Only, all the comps I can find are for feature-length scripts. Everything I’ve done lately is either rubbish or hour-long, quite often both, so I’ve just braved it and had a arms-length dig through my very own slush pile.

I didn’t say this to you last time because I was too embarrassed but that first script of mine was dated 1996. Eleven years I’ve been at this lark, it’s not very impressive. But eleven years ago I was unimaginably bad. And I’ve just found an old piece that doesn’t have a date but must be at least eight years old and it’s actually really good. It’s a piece called Embers.

You know there are things I want to change, of course, but Embers has good characters and it works. Suddenly the dialogue is good: it’s as if there’s a Tuesday some time when I learnt how to write dialogue. And I’ve said this often: if you can do dialogue, it papers over practically everything else you get wrong.

I’m a bit chastened that I didn’t do anything with this piece at the time. Well, I obviously did, the copy I found had a “for the attn. of” bit on the title page and the name of some long-forgotten BBC drama executive. But I abandoned it too easily and I’m an idiot. You know, naturally, that once you’ve finished writing a piece you should go straight on to the next and I think I was actually so caught up in the idea for the next one that I let this piece go. If I can face it, I’ve got that next one right beside me to read now.
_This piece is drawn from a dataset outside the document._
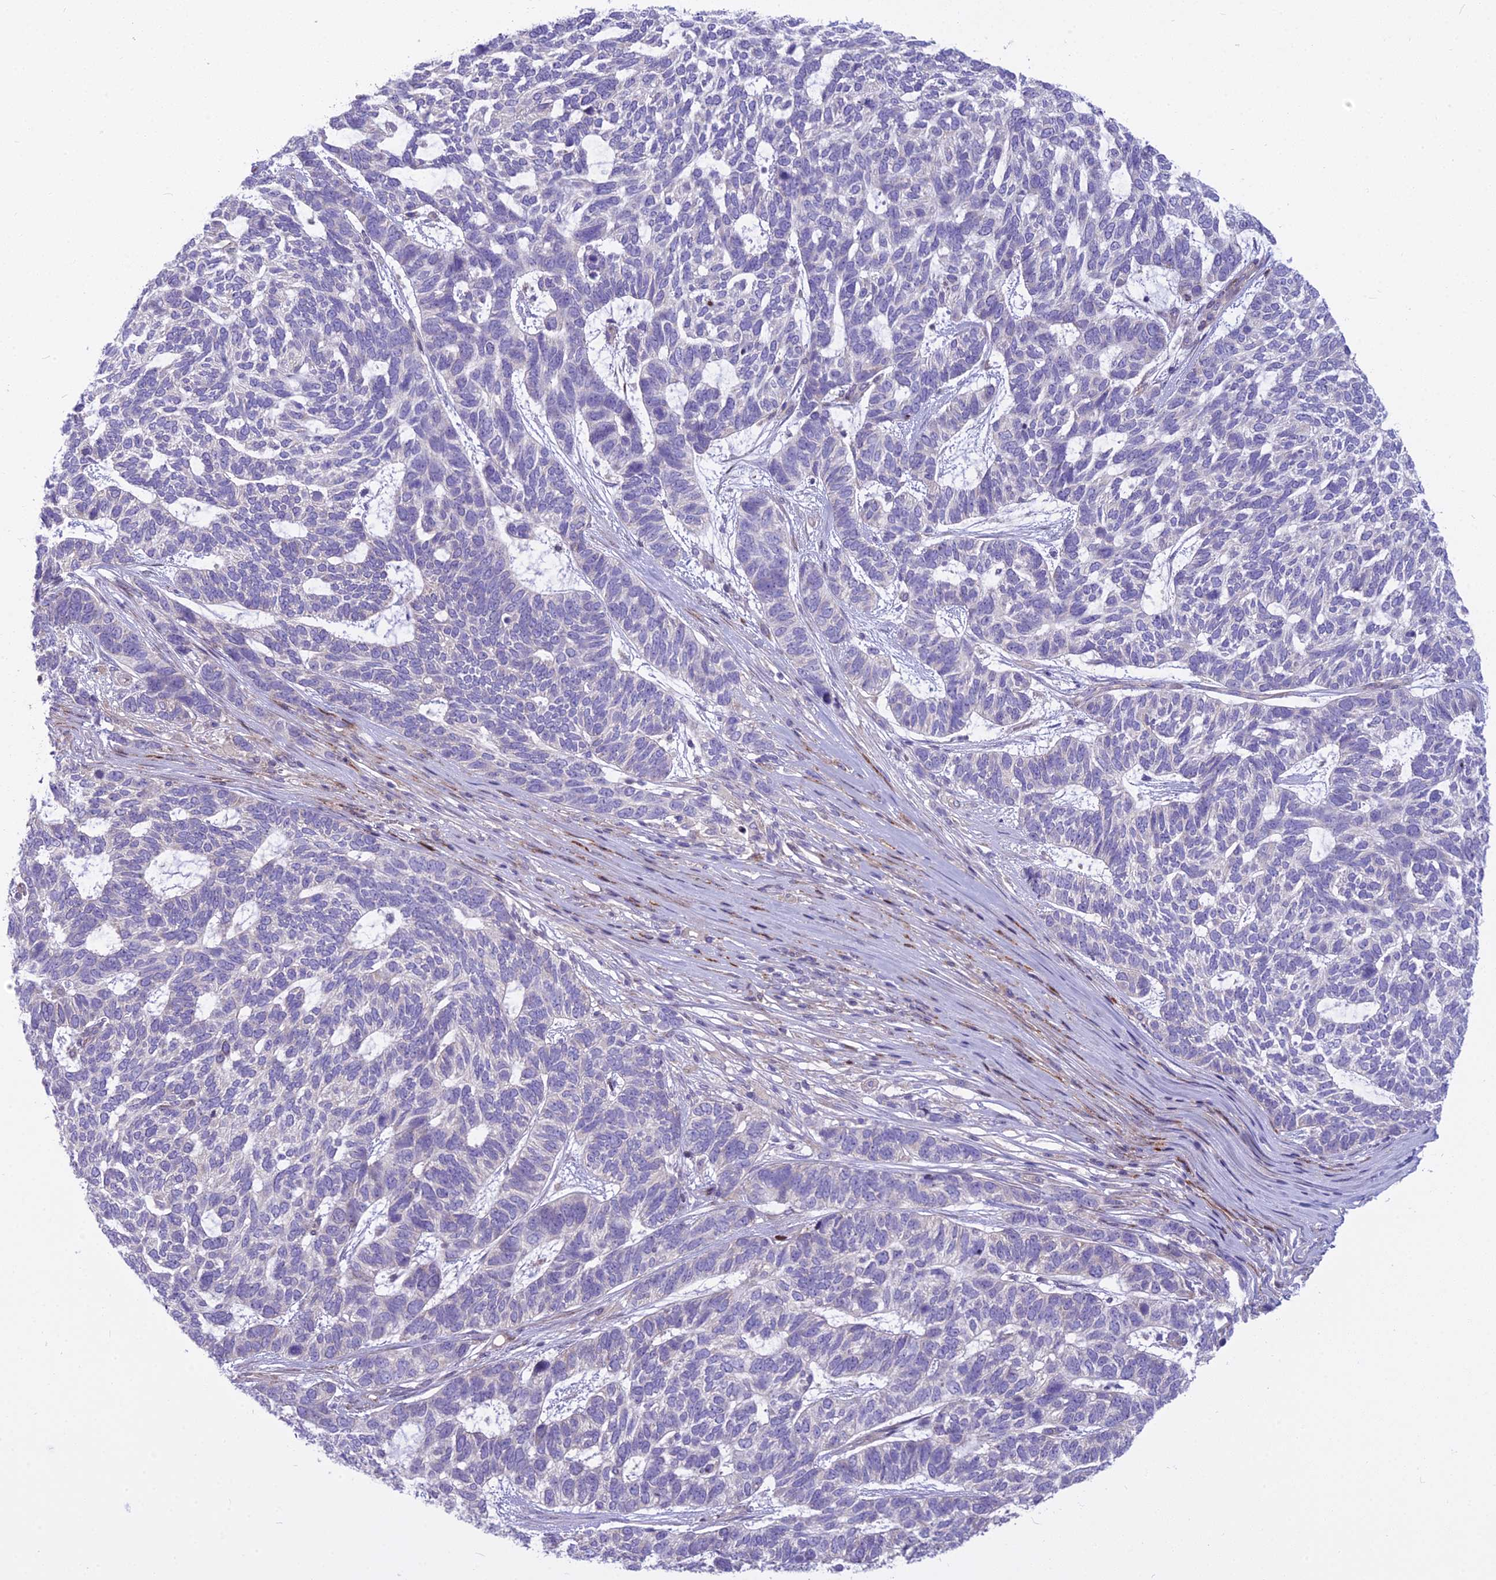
{"staining": {"intensity": "negative", "quantity": "none", "location": "none"}, "tissue": "skin cancer", "cell_type": "Tumor cells", "image_type": "cancer", "snomed": [{"axis": "morphology", "description": "Basal cell carcinoma"}, {"axis": "topography", "description": "Skin"}], "caption": "Immunohistochemical staining of human skin basal cell carcinoma reveals no significant positivity in tumor cells. Nuclei are stained in blue.", "gene": "PCDHB14", "patient": {"sex": "female", "age": 65}}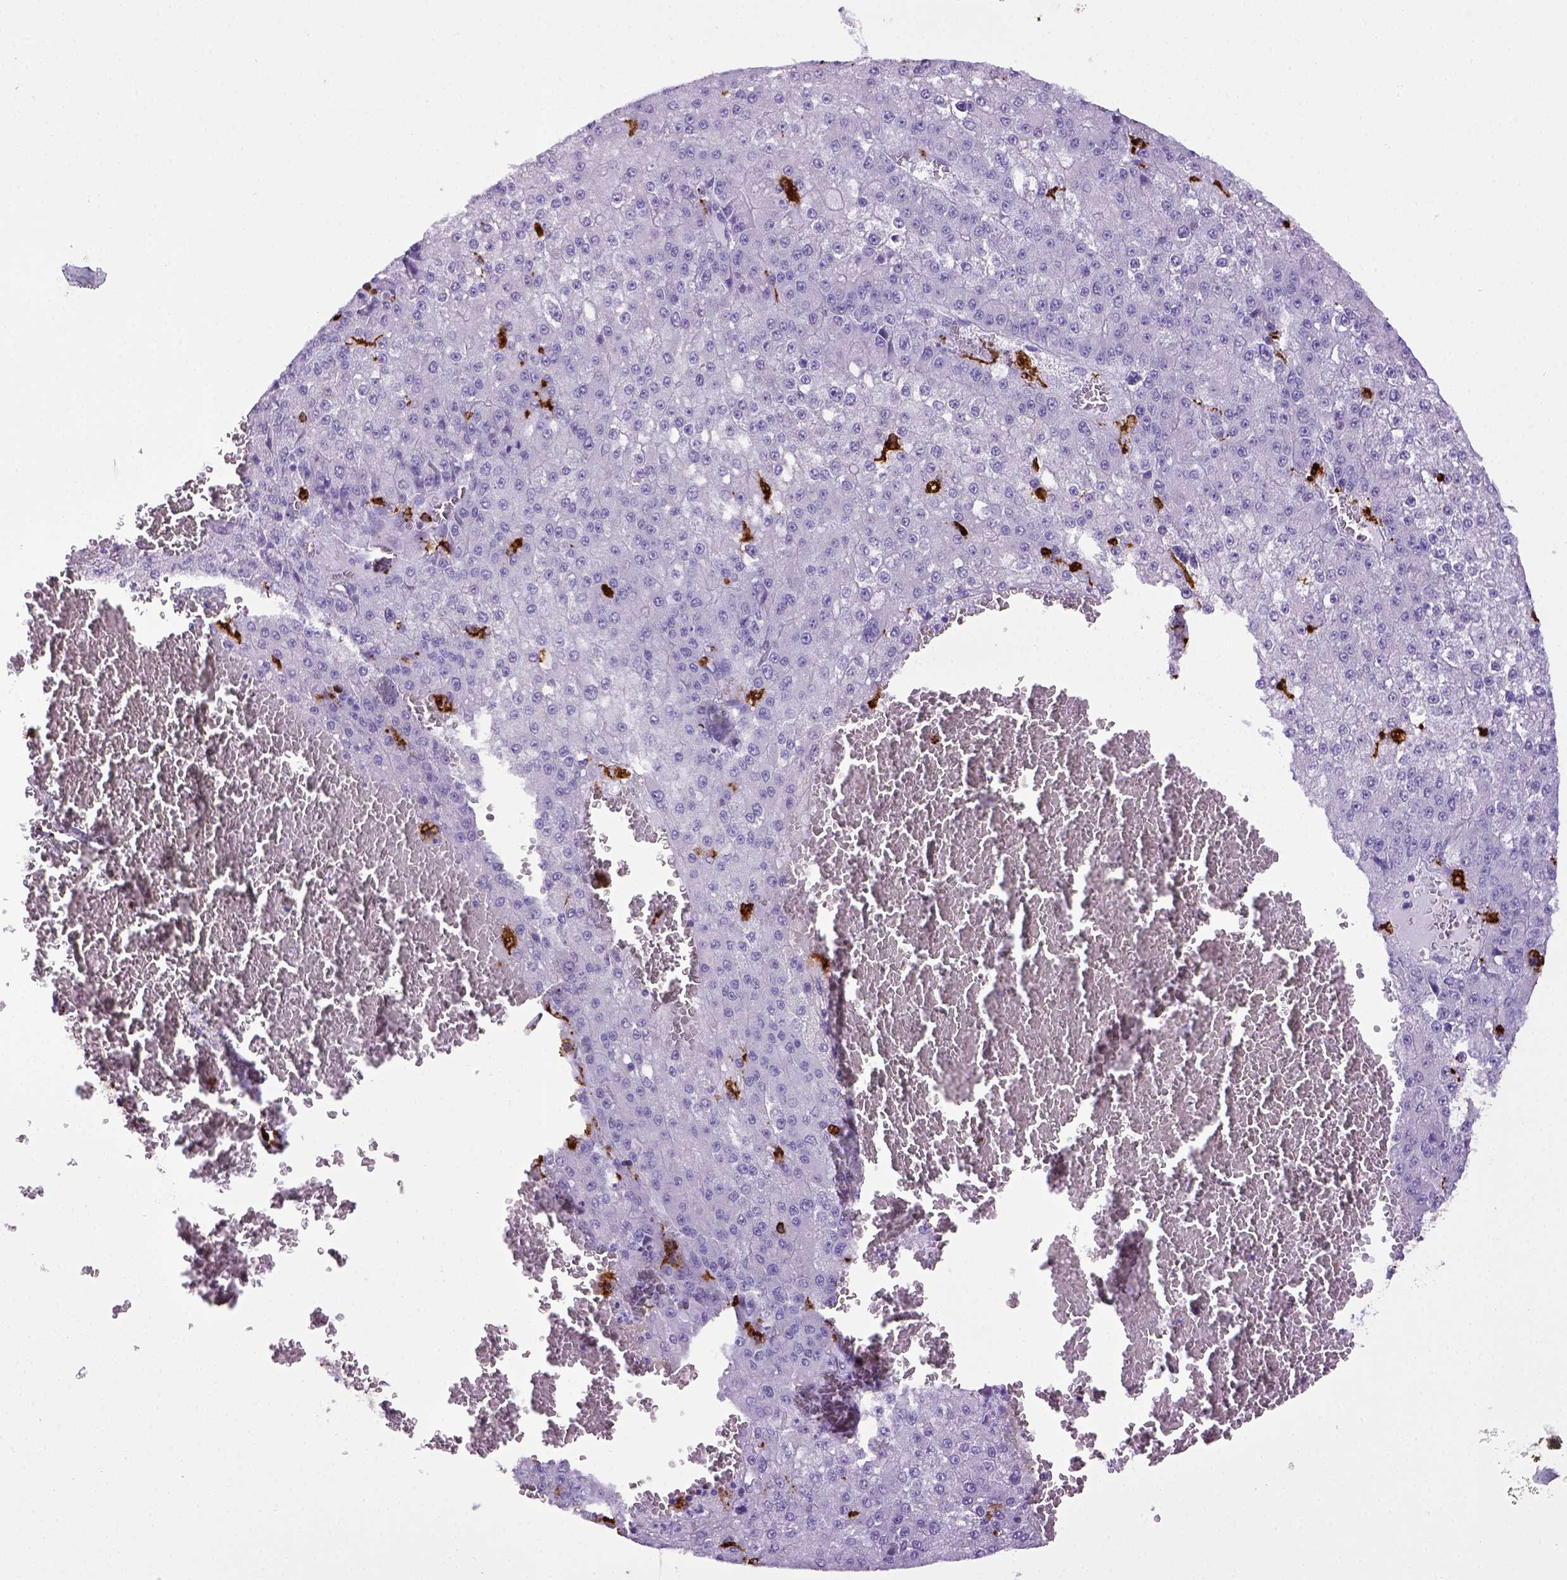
{"staining": {"intensity": "negative", "quantity": "none", "location": "none"}, "tissue": "liver cancer", "cell_type": "Tumor cells", "image_type": "cancer", "snomed": [{"axis": "morphology", "description": "Carcinoma, Hepatocellular, NOS"}, {"axis": "topography", "description": "Liver"}], "caption": "Tumor cells are negative for protein expression in human hepatocellular carcinoma (liver).", "gene": "CD68", "patient": {"sex": "female", "age": 73}}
If I can face it.

I’m currently rewriting that 1996 script as part of a bet, to do a rewrite or develop an old, long-held idea in 15 days. (I take part in a regular script challenge, the idea to keep you working, to give you deadlines, to make sure you end up with at least something written down instead of months of prevarication. The current challenge – hang on, I’ve forgotten how to do links – is with Christine Patton and Piers Beckley. By all accounts they’re having a fine time reworking their stuff, I’m staring blankly at mine for hours at a time, wishing I had a dentist appointment.

And yet if I’d elected to rewrite Embers instead, I’d be delivering the rewrite this afternoon.

I might just change the names and pretend Embers is the old, bad one that I’ve brilliantly improved. What do you think?

William

2 thoughts on “Turning to the weather

  1. Dunno where you’re getting your information from, mister, but mine is progressing real slow.

    As in nothing has happened yet.

    Though I do now at least have a printed-off copy in the bag to read on the bus.

    So far: Characters and dialogue OK, some huge plot holes. Which good dialogue cannot paper over, despite your protestations.

    The villain also turns into a psycho gangster halfway through for no discernible. And there’s a heist in the middle that doesn’t actually happen.

    I feel particularly betrayed by the writer on this last, and will be giving him a stern talking to when I see him next.

  2. Well my draft is progressing rather nicely. Mostly because I’m having to change a lot less than I thought I would. Laziness? Hubris? Perhaps.

    You can switch and work on Embers William, but I feel I should warn you that Samuel Beckett’s beaten you to the title.